Le communiqué ne précise pas les attentes du maire à l’endroit d’Amnesty international. Mais, pour lui, les faits sont assez significatifs pour les porter à l’attention du monde, y compris de l’organisation de défense des droits de l’Homme. « Il y a ce fait qui est récent et qu’il faut prendre en compte. Il faut pouvoir avoir une appréciation de la situation. C’est trop facile de…Moi je dis, il faut contextualiser les situations. Nous vivons ces drames au quotidien. Et en ma qualité de maire, je dois communiquer. C’est moi qui suis sur le terrain. Il faut que j’informe les gens de ce drame. Vous avez vu l’âge des victimes ? C’est sans commentaire! Je tenais à donner des éléments d’appréciation de la situation, c’était ça mon objectif. Au besoin, je communiquerai plus souvent, si ça peut permettre de mieux comprendre la situation », dit le maire, joint au téléphone par Journal du Cameroun.

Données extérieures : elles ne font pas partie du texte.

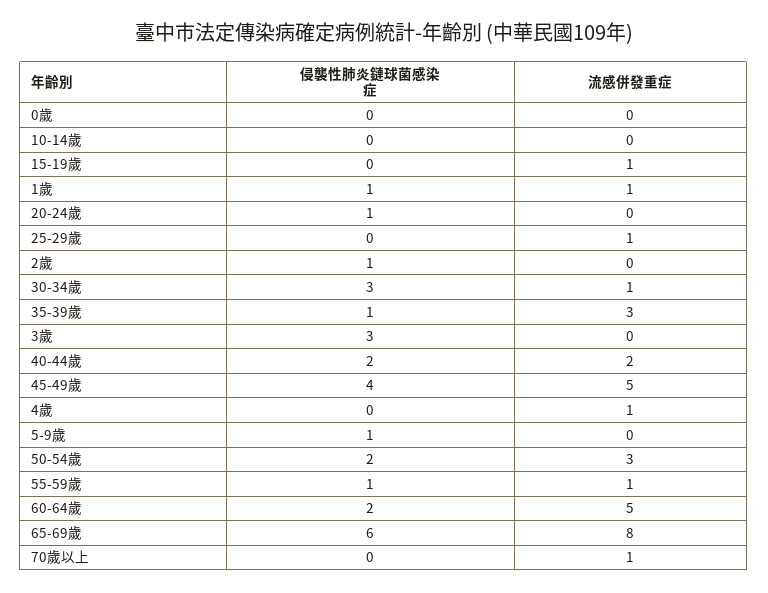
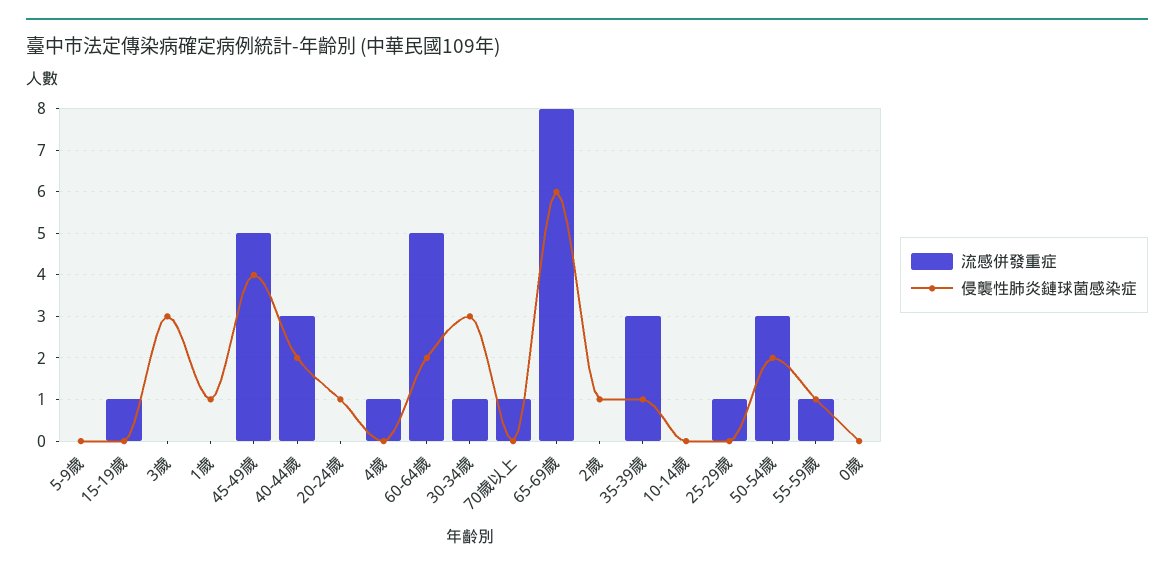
流感併發重症, 1歲: 1 -> 0
流感併發重症, 40-44歲: 2 -> 3
侵襲性肺炎鏈球菌感染症, 5-9歲: 1 -> 0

Seiny Boukar Lamine fait ces déclarations en connaissance de cause. Le 27 juillet 2014, il a été enlevé avec son épouse et leurs cinq enfants, lors de deux attaques simultanés de la secte Boko haram. L’épouse du ministre Amadou Ali avait été enlevée cette même nuit. Ils ont tous été libérés dans la nuit du 10 au 11 octobre 2014. A ce sujet, le maire affirme : « On ne peut pas vous dire réellement ce qu’on ressent ».

Amnesty international n’a pas encore réagi à cette sortie du maire de Kolofata.